Le Jouet enragé de Roberto Arlt est l’un des derniers livres – le dernier roman – que j’ai lu en 2011.

Ecorces de Georges Didi-Huberman est le premier livre que j’aie achevé en 2012. (J’ai commencé L’Aimant de Ramon Sender le jour de la Saint-Sylvestre et ai laissé son protagoniste principal en suspens à Melilla, à trois chapitres de la fin. J’ai commencé Springer’s Progress de David Markson avant-hier et l’ai bientôt fini.)

 

 

Ecorces est un livre bref, dans lequel Didi-Huberman raconte, à partir de photographies numériques prises lors de sa visite d’Auschwitz-Birkenau, les points de vue qui se sont imposés à lui au cours de cette « déambulation ». Ce qu’il écrit de la muséification, pour Auschwitz, m’a rappelé, mutatis mutandis, ce que Renaud Camus reproche, à juste titre, aux demeures d’artistes qui se dénaturent entièrement par des ravalements, des aménagements en vue d’être visitables/visitées. Dans le cas d’Auschwitz, cela semble particulièrement douloureux, scandaleux.

Plus subtilement, Didi-Huberman remarque, avant d’élaborer, que seules trois des quatre photos prises en état de danger absolu par l’un des membres du Sonderkommando ont été élevées au rang d’artefact mémoriel par les autorités chargées de la gestion du site de Birkenau. Il a consacré il y a quelques années un essai entier, Images malgré tout, à ces quatre photos ; on ne peut que le suivre quand il écrit que, si la quatrième photographie ne représente rien des opérations de gazage, cette incapacité à représenter témoigne admirablement de la précarité de la situation du photographe : « elle témoigne du danger lui-même, du vital danger de voir ce qui se passait à Birkenau » (p. 49). Pour ce qui est des trois autres images, elles ont été recadrées, simplifiées, ce qui pousse Didi-Huberman à poser la question : « faut-il mentir pour dire la vérité ? » (p. 47)

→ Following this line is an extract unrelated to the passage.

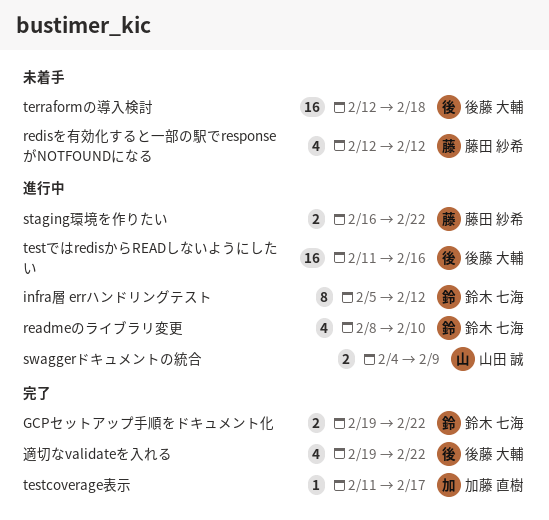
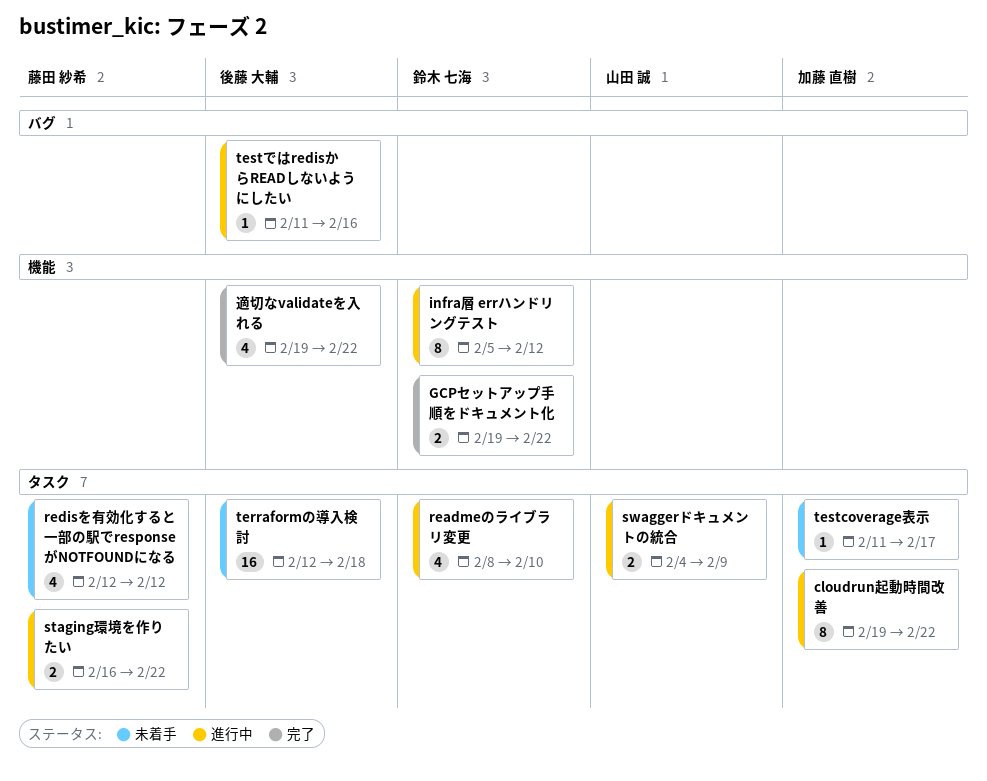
cloudrun起動時間改善: none -> present
testcoverage表示, status: 完了 -> 未着手
testではredisからREADしないようにしたい, estimate: 16 -> 1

Ce qu’il écrit, plus tôt, de la « moderne vis cruciforme » (p. 16) apposée sur la pancarte à tête de mort annonce ce qu’il écrit, vers la fin de l’ouvrage, de l’impératif de « voir malgré tout » (p. 61). Si le fil conducteur de ce bref texte d’une grande force est l’écorce de bouleau – arbre qui donne son nom à Birkenau – je n’ai pu m’empêcher de relier cette image de l’écorce-peau à la croûte de neige glacée des Récits de la Kolyma, au bûcheronnage aussi intensif qu’inexpert du Voyage au pays des Ze-Ka ou aux légumes pourris qu’évoquait Charlotte Delbo dans le tome 2 d’Auschwitz et après. Même (surtout ?) lorsqu’il n’y a rien à voir, en apparence, on imagine la matière avec une autre densité.